El movimiento indígena ecuatoriano está en las antípodas de semejante proyecto político. Su base social se mueve en la búsqueda y la defensa de la autonomía comunal. La consigna de un “Estado plurinacional” apunta precisamente a la construcción de esa autonomía social y territorial. Su centro de poder y prestigio no ha sido el Estado, aunque lo han usado muchas veces a nivel municipal, sino la movilización social. La misma victoria de Yaku Pérez es impensable sin la exitosa conducción de las intensas y masivas movilizaciones de octubre de 2019 contra las medidas de ajuste económico del gobierno de Lenin Moreno. A veces de modo borroso e incoherente, su instinto social los lleva a favorecer formas de participación y gestión corporativa de la democracia en cada tema, en educación, en salud, en gestión de proyectos sociales y productivos.

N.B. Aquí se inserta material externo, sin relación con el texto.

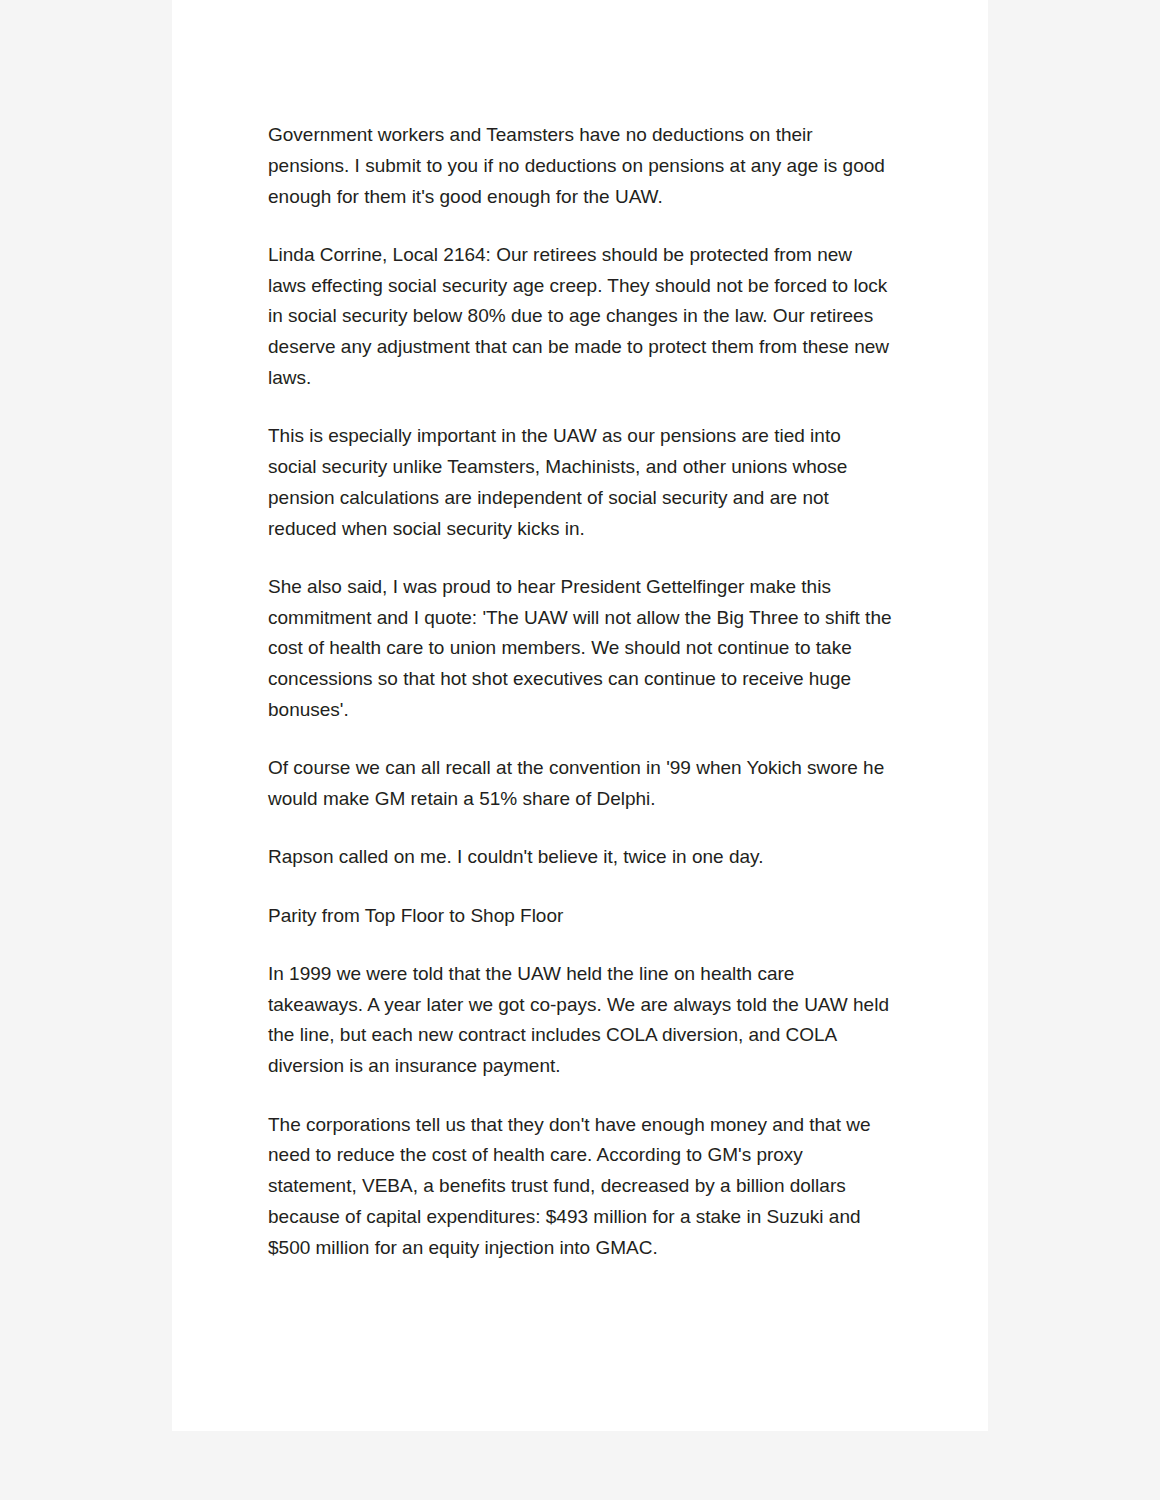Government workers and Teamsters have no deductions on their pensions. I submit to you if no deductions on pensions at any age is good enough for them it's good enough for the UAW.
Linda Corrine, Local 2164: Our retirees should be protected from new laws effecting social security age creep. They should not be forced to lock in social security below 80% due to age changes in the law. Our retirees deserve any adjustment that can be made to protect them from these new laws.
This is especially important in the UAW as our pensions are tied into social security unlike Teamsters, Machinists, and other unions whose pension calculations are independent of social security and are not reduced when social security kicks in.
She also said, I was proud to hear President Gettelfinger make this commitment and I quote: 'The UAW will not allow the Big Three to shift the cost of health care to union members. We should not continue to take concessions so that hot shot executives can continue to receive huge bonuses'.
Of course we can all recall at the convention in '99 when Yokich swore he would make GM retain a 51% share of Delphi.
Rapson called on me. I couldn't believe it, twice in one day.
Parity from Top Floor to Shop Floor
In 1999 we were told that the UAW held the line on health care takeaways. A year later we got co-pays. We are always told the UAW held the line, but each new contract includes COLA diversion, and COLA diversion is an insurance payment.
The corporations tell us that they don't have enough money and that we need to reduce the cost of health care. According to GM's proxy statement, VEBA, a benefits trust fund, decreased by a billion dollars because of capital expenditures: $493 million for a stake in Suzuki and $500 million for an equity injection into GMAC.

En lugar de una “autoridad única del agua” para revisar y auditar la entrega de concesiones, propuso un “consejo plurinacional del agua” con participación de organizaciones locales y territoriales. Detrás de su proyecto existe una voluntad de construir un sujeto popular alternativo y organizado, desde fuera del Estado, que se haga cargo progresivamente de la gestión pública. Otro Estado, no solo un regreso del Estado.
La apuesta es arriesgada porque no todo lo descentralizado ni todo lo local ni todo lo que tiene participación corporativa es automáticamente mejor. El Estado, los tecnócratas, los partidos políticos populares, podrían aportar. Hay un amplio campo abierto para la experimentación y la búsqueda de balances sociales entre el poder autónomo del Estado y el poder autónomo de los distintos grupos de la sociedad. Hay que decir que Rafael Correa jamás aceptó nada menos que la más absoluta centralización de las decisiones en sus ilustradas manos y las de sus colaboradores más íntimos. Y lo hizo con toda la fuerza represiva del Estado, y con la obstinación más absoluta de quien considera a las organizaciones autónomas de la sociedad sus enemigos. El resultado previsible fue la colonización del proyecto político de la tecnocracia correísta por una serie de grupos empresariales emergentes dependientes de los contratos con el Estado. Como dijo en su momento Antonio Gramsci: “También sucede que muchos intelectuales creen que ellos son el Estado, creencia que, dada la masa imponente de la categoría, a veces tiene consecuencias notables, y lleva a complicaciones desagradables para el grupo económico fundamental que realmente es el Estado”. Pero esos tecnócratas no son el Estado y terminaron colonizados por quienes en realidad lo son.
Andrés Aráuz, el delfín de Rafael Correa, podría quizá cambiar todo esto, hacer una autocrítica y buscar una reconciliación. Quizá. Hasta ahora no hay el menor indicio en ese sentido. Pero es claro que sin una marginación clara y decidida de Rafael Correa, cualquier opción por un acuerdo con el movimiento indígena parece descartada. Si Yaku Pérez no pasa al balotaje, lo más probable es que Pachakutik, la CONAIE y los demás movimientos populares que lo respaldan, llamen al voto nulo. Y será lo más sensato si se quiere avanzar otro paso más en la construcción de otra izquierda.
Pablo Ospina Peralta es historiador, docente de la Universidad Andina Simón Bolívar, investigador del Instituto de Estudios Ecuatorianos y militante de la Comisión de Vivencia, Fe y Política.
1 comentario
Proponer unirnos contra las incorrecciones del pasado, es la única alternativa que nos queda al Ecuador. No queremos poyar DesdolArauz!
Falta haber vivido y sufrido las consecuencias de OCT, incluyendo el luchar internamente para que no se permitan infiltraciones…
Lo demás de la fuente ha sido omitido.